Do you think 2012 will see Indian authors outsell foreign ones, as even foreign publishers are shifting focus to publishing commercial Indian authors?
I hope that it does not happen. The problem with most Indian pulp fiction writers is that their English is terrible and they have absolutely no plot to speak of. They all seem to be engineering students and have nothing to talk about except the girl of their dreams. I do hope Indian publishers equally promote foreign books as well for the sake of the survival of the English Language.
Do you think 2012 will be a watershed year for e-books?
Not 2012 but definitely the next 1-2 years. If Kindle comes to India and more people adapt to reading on their tablets and e-Books it can definitely become a rage.
Image: The new Kindle Fire is seen at a news conference during the launch of Amazon's new tablets in New York, September 28, 2011.
Photographs: Shannon Stapleton/Reuters
'Good writers are getting sidelined because...'
According to you, what is the biggest problem that writers face in the industry?
I think good writers are getting sidelined because more and more publishers are looking for cheap and easy to read pulp fiction books. Until the publishers take a stand to publish good books, good writers will continue to get ignored.
This whole trend of adapting books of Indian authors into films has been on the rise. What do you make of it? Would you like to see your book being made into a film? Whom would you like to see playing the main protagonist in the film?

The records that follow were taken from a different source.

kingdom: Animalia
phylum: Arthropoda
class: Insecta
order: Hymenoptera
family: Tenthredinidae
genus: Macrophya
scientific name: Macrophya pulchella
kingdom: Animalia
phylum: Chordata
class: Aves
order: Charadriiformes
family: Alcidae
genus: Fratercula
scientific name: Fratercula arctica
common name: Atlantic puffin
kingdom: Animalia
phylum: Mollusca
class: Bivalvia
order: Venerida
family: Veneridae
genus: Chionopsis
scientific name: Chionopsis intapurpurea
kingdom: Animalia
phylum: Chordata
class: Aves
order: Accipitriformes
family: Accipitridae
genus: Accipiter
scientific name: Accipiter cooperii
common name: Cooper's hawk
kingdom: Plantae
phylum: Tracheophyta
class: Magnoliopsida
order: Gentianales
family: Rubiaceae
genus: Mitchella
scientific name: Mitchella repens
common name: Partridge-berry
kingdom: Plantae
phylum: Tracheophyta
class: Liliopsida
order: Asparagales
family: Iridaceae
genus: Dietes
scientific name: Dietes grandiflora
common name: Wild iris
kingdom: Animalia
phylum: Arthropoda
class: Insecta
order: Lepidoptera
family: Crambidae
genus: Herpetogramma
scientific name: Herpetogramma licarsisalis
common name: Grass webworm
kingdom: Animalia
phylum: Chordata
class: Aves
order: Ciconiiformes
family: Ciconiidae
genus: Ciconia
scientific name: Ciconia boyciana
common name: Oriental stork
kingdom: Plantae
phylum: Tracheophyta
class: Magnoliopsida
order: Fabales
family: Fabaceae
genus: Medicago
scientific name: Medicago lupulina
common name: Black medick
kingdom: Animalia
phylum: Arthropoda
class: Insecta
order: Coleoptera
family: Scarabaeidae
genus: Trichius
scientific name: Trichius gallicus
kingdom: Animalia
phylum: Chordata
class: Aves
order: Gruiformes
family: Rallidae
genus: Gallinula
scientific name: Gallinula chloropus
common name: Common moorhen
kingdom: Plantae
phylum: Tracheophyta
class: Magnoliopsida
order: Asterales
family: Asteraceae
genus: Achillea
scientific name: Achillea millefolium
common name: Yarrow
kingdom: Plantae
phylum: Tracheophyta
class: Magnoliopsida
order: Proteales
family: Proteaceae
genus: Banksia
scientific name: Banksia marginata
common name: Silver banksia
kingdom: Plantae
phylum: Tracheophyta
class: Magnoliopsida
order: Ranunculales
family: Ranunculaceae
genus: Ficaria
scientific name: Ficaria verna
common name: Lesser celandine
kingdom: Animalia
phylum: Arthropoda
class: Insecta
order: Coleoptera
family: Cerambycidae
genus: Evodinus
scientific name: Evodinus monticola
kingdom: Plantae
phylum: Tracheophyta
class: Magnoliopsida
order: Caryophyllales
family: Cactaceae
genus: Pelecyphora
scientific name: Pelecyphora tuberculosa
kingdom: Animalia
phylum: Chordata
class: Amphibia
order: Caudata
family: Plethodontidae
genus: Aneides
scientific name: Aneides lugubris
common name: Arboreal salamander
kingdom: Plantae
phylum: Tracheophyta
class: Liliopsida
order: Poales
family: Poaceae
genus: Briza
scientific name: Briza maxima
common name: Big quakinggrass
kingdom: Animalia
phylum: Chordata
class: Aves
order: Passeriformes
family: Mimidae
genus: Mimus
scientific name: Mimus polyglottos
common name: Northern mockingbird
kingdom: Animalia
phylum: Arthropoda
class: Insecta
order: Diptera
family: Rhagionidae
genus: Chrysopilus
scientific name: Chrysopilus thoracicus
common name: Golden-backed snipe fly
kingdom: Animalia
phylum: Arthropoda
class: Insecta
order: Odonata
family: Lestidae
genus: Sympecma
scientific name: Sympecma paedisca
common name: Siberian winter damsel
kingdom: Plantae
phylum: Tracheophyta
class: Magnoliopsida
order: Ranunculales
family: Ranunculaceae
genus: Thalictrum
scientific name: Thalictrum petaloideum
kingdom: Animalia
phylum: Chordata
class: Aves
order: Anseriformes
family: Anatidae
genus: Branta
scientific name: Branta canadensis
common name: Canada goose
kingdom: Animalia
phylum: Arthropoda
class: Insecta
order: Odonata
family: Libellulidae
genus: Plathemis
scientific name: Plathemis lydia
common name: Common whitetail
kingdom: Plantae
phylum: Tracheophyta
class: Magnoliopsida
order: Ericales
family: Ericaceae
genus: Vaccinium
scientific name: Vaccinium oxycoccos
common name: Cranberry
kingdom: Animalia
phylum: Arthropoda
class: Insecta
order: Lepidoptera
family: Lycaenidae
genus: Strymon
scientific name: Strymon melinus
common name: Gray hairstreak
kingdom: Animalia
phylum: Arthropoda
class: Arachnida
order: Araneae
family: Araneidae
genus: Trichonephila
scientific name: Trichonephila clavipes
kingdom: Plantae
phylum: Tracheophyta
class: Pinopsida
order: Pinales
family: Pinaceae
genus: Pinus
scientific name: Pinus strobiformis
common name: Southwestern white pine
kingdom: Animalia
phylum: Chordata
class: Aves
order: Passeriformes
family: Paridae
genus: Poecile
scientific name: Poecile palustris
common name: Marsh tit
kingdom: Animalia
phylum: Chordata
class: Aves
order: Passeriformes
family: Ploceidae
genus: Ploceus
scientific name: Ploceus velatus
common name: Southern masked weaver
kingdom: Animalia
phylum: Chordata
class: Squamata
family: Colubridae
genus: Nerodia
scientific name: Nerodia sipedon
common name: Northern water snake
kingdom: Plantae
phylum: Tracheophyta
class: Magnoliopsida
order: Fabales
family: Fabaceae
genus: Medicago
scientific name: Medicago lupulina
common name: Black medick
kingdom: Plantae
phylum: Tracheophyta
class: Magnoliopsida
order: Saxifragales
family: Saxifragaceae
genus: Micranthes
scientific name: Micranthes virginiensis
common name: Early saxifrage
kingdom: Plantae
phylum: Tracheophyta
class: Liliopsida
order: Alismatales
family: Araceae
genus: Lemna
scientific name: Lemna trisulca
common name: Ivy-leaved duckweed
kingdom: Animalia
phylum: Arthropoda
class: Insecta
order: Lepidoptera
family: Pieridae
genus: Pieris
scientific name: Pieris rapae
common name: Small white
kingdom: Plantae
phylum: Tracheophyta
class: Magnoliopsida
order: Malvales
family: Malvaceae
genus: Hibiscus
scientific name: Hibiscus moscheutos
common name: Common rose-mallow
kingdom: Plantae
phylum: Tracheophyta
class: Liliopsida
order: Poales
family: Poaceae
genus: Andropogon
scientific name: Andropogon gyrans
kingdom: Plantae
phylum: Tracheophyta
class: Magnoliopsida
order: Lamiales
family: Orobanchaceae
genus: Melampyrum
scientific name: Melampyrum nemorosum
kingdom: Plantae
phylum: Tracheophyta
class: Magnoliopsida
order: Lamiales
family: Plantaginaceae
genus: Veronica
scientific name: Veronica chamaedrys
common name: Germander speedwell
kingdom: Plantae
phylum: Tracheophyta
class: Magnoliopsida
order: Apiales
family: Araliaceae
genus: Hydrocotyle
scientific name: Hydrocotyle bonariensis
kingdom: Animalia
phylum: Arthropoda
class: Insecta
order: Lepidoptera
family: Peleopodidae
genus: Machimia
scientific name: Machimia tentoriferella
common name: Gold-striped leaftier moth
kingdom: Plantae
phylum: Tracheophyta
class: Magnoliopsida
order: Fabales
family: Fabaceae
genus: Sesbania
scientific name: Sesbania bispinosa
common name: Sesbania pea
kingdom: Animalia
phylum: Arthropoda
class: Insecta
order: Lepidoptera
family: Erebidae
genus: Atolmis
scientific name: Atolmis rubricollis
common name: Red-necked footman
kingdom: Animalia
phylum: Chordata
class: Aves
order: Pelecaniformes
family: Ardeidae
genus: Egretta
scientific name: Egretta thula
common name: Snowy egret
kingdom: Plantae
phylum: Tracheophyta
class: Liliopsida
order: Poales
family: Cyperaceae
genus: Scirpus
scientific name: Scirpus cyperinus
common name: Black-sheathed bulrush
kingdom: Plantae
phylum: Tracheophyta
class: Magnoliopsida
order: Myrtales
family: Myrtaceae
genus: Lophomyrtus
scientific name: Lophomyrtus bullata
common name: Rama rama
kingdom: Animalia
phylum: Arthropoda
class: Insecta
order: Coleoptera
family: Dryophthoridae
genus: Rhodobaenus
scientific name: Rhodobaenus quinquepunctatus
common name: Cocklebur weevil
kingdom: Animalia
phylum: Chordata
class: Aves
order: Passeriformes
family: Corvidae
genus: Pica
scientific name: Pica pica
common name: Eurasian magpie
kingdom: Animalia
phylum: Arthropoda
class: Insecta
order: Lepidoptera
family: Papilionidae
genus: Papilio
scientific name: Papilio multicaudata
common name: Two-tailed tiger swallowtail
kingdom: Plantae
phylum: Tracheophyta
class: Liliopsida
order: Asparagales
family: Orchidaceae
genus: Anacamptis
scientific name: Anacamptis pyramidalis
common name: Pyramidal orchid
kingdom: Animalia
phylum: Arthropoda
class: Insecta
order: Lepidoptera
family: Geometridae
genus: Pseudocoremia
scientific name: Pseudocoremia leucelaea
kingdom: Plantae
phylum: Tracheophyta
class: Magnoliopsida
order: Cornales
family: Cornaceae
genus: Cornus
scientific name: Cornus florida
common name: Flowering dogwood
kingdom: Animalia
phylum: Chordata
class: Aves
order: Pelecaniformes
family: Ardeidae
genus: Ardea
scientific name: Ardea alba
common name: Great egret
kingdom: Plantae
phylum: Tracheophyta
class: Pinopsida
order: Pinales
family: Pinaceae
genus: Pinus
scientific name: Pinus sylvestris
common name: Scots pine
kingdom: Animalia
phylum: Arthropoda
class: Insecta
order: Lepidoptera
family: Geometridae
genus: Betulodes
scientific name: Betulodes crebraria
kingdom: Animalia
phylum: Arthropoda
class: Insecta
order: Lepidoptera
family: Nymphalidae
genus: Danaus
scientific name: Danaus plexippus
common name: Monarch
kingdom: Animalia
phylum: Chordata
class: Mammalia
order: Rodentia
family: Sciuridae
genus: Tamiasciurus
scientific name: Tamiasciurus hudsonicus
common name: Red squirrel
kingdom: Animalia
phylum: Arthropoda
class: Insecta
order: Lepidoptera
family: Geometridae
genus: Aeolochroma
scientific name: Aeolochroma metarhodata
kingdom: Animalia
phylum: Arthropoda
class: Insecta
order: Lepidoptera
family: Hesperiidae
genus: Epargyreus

I think it's great. It's huge in the west. I hope more books get adapted into films. I would love to see my book being made into a film. My obvious choice would be Farhan Akthar.
What is your advice to aspiring writers?
I don't think I am the right person to be giving advice to aspiring writers.
What are your future projects?
I am working on a book about my film-making journey and another fictional book about a group of treasure hunters.